(WORK REQUEST A) In the court opinion excerpt, what quantity of cocaine did the sentencing court attribute to Harris?

--------

Harris alleges ineffective assistance of counsel and also claims that
the district court erred in sentencing him. Because we find that the
record does not conclusively show ineffective assistance of counsel
and because we conclude that the district court did not commit plain
error in sentencing Harris, we affirm.
First, Harris claims that his rights under the Sixth Amendment
were denied by his counsel's performance at trial and sentencing.
Specifically, Harris asserts that his counsel's failure to cross-examine
Government witnesses on their plea agreements, failure to challenge
the drug quantity calculations in the presentence report, and failure to
ask the court to make specific findings of fact regarding the amount
of drugs attributable to Harris amounted to ineffective assistance of
counsel. Harris contends that his counsel's actions actually prejudiced
him because, as a result, the sentencing court concluded that more
than 500 grams of cocaine were attributable to him and therefore sen-
tenced him to a mandatory sentence of ten years' imprisonment. We
find that ineffective assistance of counsel does not plainly appear on
the face of the record, and therefore we decline to address the claims.

--------

(WORK REQUEST B) Turn every line of the point-tracking records below into a numbered list, skipping blank lines and leaving out the picture lines.

--------

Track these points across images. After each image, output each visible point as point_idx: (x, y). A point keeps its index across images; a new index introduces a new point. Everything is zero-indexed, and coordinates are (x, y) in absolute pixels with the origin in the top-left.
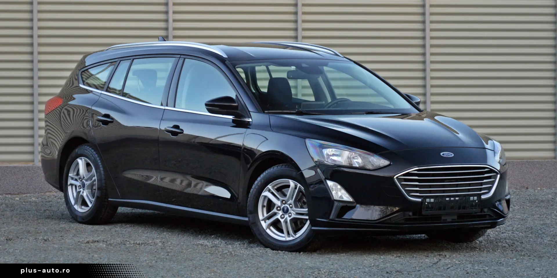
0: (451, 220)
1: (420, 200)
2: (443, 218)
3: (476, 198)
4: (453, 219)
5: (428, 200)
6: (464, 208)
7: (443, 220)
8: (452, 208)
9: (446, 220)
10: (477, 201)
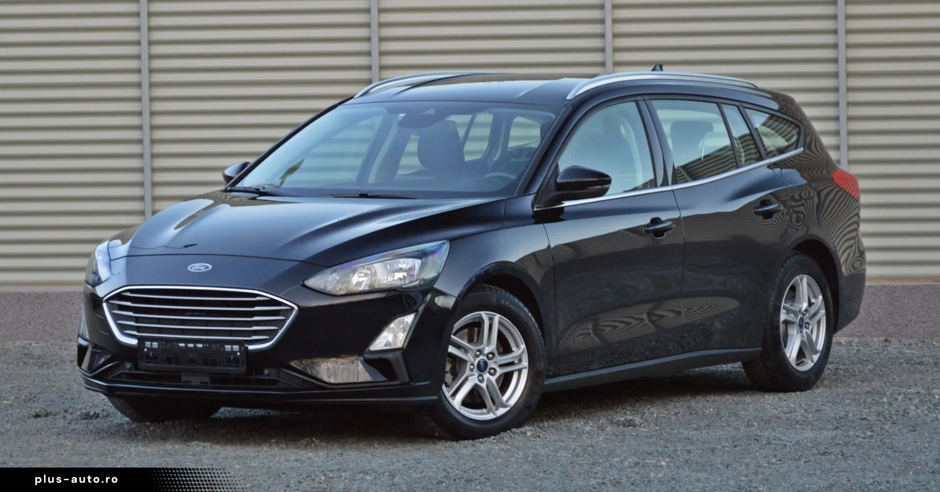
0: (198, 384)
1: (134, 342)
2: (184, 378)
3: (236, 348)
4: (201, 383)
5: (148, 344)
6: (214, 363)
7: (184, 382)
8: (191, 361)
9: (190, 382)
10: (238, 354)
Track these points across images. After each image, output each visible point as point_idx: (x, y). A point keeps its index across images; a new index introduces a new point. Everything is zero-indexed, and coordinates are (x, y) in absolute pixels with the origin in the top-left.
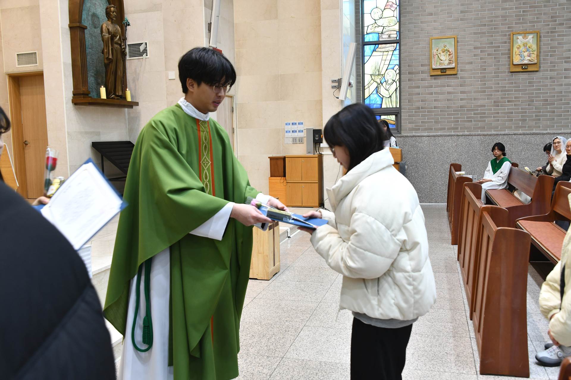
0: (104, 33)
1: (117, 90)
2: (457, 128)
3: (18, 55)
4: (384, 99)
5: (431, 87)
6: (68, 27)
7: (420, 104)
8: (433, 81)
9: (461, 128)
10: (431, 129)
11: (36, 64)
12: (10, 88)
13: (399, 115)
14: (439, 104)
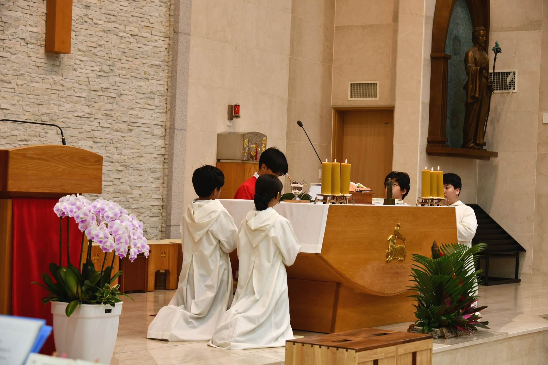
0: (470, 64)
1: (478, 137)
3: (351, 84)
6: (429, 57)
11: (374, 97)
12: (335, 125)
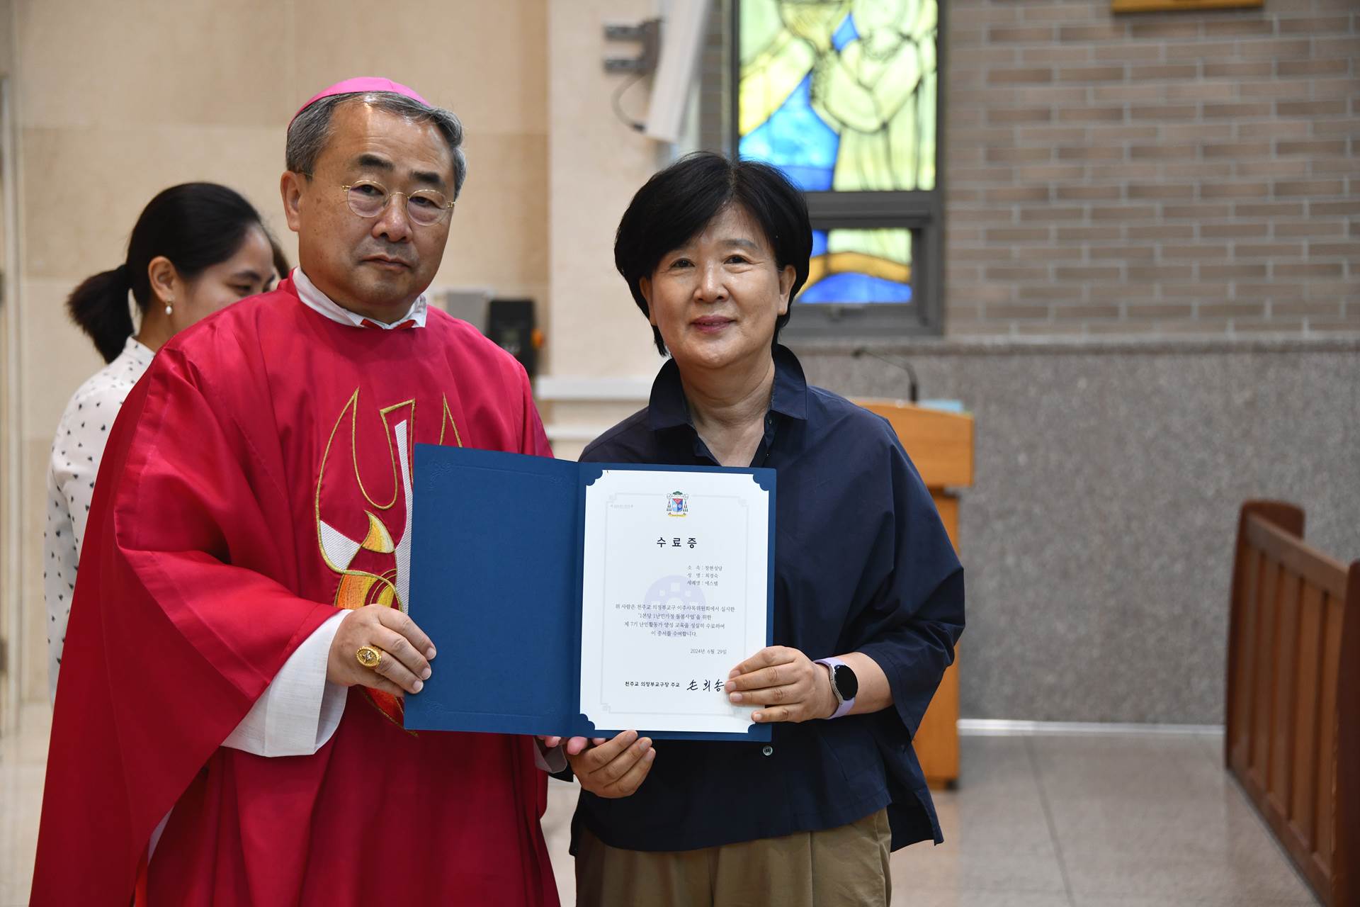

--------

(TASK RESPONSE A) More than 500 grams of cocaine.

(TASK RESPONSE B)
1. Track these points across images. After each image, output each visible point as point_idx: (x, y). A point keeps its index across images; a new index introduces a new point. Everything is zero-indexed, and coordinates are (x, y) in absolute pixels with the origin in the top-left.
2. 0: (451, 220)
3. 1: (420, 200)
4. 2: (443, 218)
5. 3: (476, 198)
6. 4: (453, 219)
7. 5: (428, 200)
8. 6: (464, 208)
9. 7: (443, 220)
10. 8: (452, 208)
11. 9: (446, 220)
12. 10: (477, 201)
13. 0: (198, 384)
14. 1: (134, 342)
15. 2: (184, 378)
16. 3: (236, 348)
17. 4: (201, 383)
18. 5: (148, 344)
19. 6: (214, 363)
20. 7: (184, 382)
21. 8: (191, 361)
22. 9: (190, 382)
23. 10: (238, 354)
24. Track these points across images. After each image, output each visible point as point_idx: (x, y). A point keeps its index across images; a new index introduces a new point. Everything is zero-indexed, and coordinates are (x, y) in absolute pixels with the origin in the top-left.
25. 0: (104, 33)
26. 1: (117, 90)
27. 2: (457, 128)
28. 3: (18, 55)
29. 4: (384, 99)
30. 5: (431, 87)
31. 6: (68, 27)
32. 7: (420, 104)
33. 8: (433, 81)
34. 9: (461, 128)
35. 10: (431, 129)
36. 11: (36, 64)
37. 12: (10, 88)
38. 13: (399, 115)
39. 14: (439, 104)
40. 0: (470, 64)
41. 1: (478, 137)
42. 3: (351, 84)
43. 6: (429, 57)
44. 11: (374, 97)
45. 12: (335, 125)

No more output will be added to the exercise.